4. That Affiant has made a diligent search, an honest and conscientious effort and inquiry and good faith efforts on information available to locate [the Homeowners] by use of:
     a. Process servers/investigators,
     b. Computerized legal research and people trackers,
     c. Skip traces, and
     d. DBPR license searches.

5. That the residences of [the Homeowners] is unknown and attempts to track down [the Homeowners] at other known addresses reasonably available to Plaintiff have been unsuccessful.

     When there was no response to the published notice, a default final judgment of foreclosure was entered. That was followed by a clerk’s foreclosure sale and eventually a certificate of title being issued to a third-party high bidder at the foreclosure sale.

     After all of this, the owners began filing papers in the foreclosure action, seeking to have the judgment and the certificate of title vacated, and to quash service. The owners claimed that a diligent search was not conducted. The owners asserted that the association knew their primary address was in Key Biscayne and that the Fort Pierce address was a rental property. Furthermore, the owners claimed that the association had their email address. The trial court denied the motion to quash service and vacate the sale.

RECORD LIST:
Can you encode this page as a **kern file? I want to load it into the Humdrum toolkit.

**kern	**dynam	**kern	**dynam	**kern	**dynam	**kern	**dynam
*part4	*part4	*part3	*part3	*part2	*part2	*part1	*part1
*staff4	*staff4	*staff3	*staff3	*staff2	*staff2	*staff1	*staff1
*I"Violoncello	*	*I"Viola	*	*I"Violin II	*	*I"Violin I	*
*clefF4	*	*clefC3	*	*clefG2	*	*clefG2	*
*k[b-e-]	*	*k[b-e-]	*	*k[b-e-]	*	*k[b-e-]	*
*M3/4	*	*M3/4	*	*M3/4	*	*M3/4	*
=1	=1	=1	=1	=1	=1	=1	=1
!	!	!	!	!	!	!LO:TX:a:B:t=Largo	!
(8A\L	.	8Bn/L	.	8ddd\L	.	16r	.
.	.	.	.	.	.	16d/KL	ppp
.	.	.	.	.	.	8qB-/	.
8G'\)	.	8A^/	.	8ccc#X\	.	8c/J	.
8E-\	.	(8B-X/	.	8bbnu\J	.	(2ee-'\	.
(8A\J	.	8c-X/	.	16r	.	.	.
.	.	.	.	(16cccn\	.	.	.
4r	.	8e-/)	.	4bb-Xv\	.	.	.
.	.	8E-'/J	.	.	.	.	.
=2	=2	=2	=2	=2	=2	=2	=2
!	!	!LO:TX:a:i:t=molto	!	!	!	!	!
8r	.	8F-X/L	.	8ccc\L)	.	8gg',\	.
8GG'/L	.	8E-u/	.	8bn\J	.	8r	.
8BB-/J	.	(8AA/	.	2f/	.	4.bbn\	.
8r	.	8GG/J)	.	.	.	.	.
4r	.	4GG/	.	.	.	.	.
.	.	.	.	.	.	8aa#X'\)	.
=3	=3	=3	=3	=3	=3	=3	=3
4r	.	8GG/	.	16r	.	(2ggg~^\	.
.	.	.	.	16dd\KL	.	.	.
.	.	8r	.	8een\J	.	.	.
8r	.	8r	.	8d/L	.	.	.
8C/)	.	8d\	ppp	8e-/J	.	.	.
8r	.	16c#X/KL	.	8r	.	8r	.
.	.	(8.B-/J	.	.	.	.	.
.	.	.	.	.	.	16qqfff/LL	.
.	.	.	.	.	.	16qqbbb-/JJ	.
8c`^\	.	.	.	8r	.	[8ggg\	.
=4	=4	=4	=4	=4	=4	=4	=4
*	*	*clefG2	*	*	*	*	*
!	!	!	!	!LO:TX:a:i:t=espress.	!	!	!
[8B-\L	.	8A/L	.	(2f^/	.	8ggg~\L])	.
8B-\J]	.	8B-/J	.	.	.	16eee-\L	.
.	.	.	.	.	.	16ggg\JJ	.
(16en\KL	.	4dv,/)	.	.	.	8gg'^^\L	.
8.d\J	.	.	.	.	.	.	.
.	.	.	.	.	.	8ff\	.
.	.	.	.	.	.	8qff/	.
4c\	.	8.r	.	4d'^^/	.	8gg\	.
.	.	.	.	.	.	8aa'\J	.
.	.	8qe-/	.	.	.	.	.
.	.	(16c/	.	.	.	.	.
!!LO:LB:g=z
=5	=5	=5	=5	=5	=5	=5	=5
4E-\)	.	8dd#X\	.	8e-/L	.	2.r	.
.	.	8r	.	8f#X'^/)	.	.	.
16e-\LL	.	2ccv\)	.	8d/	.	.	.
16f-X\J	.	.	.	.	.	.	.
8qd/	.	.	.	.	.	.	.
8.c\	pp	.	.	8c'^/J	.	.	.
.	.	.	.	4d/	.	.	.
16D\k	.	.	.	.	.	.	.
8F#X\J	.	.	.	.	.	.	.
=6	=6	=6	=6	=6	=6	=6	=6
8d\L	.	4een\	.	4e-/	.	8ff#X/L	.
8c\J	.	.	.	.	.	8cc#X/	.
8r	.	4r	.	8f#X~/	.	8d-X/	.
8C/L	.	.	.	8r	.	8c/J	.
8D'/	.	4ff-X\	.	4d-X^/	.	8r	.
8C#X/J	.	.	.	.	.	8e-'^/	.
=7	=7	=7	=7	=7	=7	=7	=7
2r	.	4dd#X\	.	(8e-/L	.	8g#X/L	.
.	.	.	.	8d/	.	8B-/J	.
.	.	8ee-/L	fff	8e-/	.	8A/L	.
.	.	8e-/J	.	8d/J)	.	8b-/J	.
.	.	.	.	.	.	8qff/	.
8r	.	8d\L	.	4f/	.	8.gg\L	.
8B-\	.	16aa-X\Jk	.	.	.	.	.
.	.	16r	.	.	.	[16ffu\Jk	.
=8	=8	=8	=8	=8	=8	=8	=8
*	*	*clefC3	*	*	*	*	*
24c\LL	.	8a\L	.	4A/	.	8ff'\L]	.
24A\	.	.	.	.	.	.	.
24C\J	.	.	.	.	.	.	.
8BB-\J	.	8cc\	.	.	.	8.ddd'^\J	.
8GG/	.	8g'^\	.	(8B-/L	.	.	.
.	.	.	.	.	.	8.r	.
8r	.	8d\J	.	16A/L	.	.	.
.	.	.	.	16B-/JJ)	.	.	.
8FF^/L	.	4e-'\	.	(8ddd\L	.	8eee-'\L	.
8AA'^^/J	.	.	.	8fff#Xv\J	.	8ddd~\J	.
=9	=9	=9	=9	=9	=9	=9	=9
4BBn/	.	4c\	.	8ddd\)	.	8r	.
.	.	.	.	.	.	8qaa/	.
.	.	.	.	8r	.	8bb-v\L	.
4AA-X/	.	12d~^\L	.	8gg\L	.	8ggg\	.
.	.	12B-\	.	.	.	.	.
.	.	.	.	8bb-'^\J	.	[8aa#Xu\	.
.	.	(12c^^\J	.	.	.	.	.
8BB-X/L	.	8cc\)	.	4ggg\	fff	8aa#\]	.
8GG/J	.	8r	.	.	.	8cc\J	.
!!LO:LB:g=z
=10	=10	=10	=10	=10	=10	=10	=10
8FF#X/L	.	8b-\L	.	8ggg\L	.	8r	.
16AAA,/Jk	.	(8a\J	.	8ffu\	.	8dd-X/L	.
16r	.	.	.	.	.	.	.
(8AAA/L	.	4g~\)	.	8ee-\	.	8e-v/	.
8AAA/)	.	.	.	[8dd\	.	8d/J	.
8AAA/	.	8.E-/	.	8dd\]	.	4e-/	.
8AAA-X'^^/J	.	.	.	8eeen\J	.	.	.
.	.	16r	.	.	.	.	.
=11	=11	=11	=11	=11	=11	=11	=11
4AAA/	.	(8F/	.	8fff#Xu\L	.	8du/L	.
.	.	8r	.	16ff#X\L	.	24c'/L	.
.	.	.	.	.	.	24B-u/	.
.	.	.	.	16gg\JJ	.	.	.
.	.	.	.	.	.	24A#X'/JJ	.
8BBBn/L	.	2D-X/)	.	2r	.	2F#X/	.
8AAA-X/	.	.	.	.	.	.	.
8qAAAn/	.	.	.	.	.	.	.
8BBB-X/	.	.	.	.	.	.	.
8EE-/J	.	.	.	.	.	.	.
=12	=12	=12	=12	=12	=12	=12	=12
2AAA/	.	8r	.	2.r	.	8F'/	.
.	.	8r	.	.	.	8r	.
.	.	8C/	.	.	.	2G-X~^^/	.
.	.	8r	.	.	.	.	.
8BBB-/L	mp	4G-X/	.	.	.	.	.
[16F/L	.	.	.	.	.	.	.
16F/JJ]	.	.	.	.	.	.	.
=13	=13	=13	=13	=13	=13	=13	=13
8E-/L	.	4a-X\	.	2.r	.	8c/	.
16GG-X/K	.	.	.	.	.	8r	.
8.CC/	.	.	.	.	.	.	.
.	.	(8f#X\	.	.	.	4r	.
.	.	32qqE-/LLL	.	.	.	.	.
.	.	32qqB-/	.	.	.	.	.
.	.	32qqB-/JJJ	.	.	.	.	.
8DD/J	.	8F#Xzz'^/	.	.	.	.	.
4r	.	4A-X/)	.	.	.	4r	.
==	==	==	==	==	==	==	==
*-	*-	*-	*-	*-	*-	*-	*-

JOBS:
A) Extract every line of the listing that contains the string "kern". Treat uppercase and lowercase letters as different.
B) Resume the foreclosure passage after its final sentence, keeping its style and subject.

EXPECTED ANSWERS:
A)
Can you encode this page as a **kern file? I want to load it into the Humdrum toolkit.
**kern	**dynam	**kern	**dynam	**kern	**dynam	**kern	**dynam

B)
     The Florida appellate court reversed the decision of the trial court, finding that the foreclosure was not just able to be challenged but was void as a matter of law for two reasons. First, the court stated that the Affidavit for Service by Publication was facially defective because of the lack of disclosure of the known addresses. Second, the court stated the association did not conduct a diligent search because the association had a Certified Mail receipt showing that the owners received mail at one of the Key Biscayne properties as well as an email address. The court declared, “while the association made some effort to search for and serve the homeowners, it failed to uncover an easily accessible address.”

     This case is a reminder of the need for associations to utilize addresses that are known to the association. This usually requires an association to dig into its files, paper or electronic, for all known addresses. This is part of what is referred to as a “proper diligent search” before resorting to substitute service by publication. Addresses to be evaluated as part of the substitute service include alternative physical addresses as well as email addresses.

     This process may seem to be time consuming, but in the “long run” the effort to uncover alternative addresses frequently is to an association’s benefit. As the goal is almost always to have assessments paid, not to foreclose, physically delivering foreclosure papers into an owner’s hands many times impacts an owner, and the owner seeks to pay!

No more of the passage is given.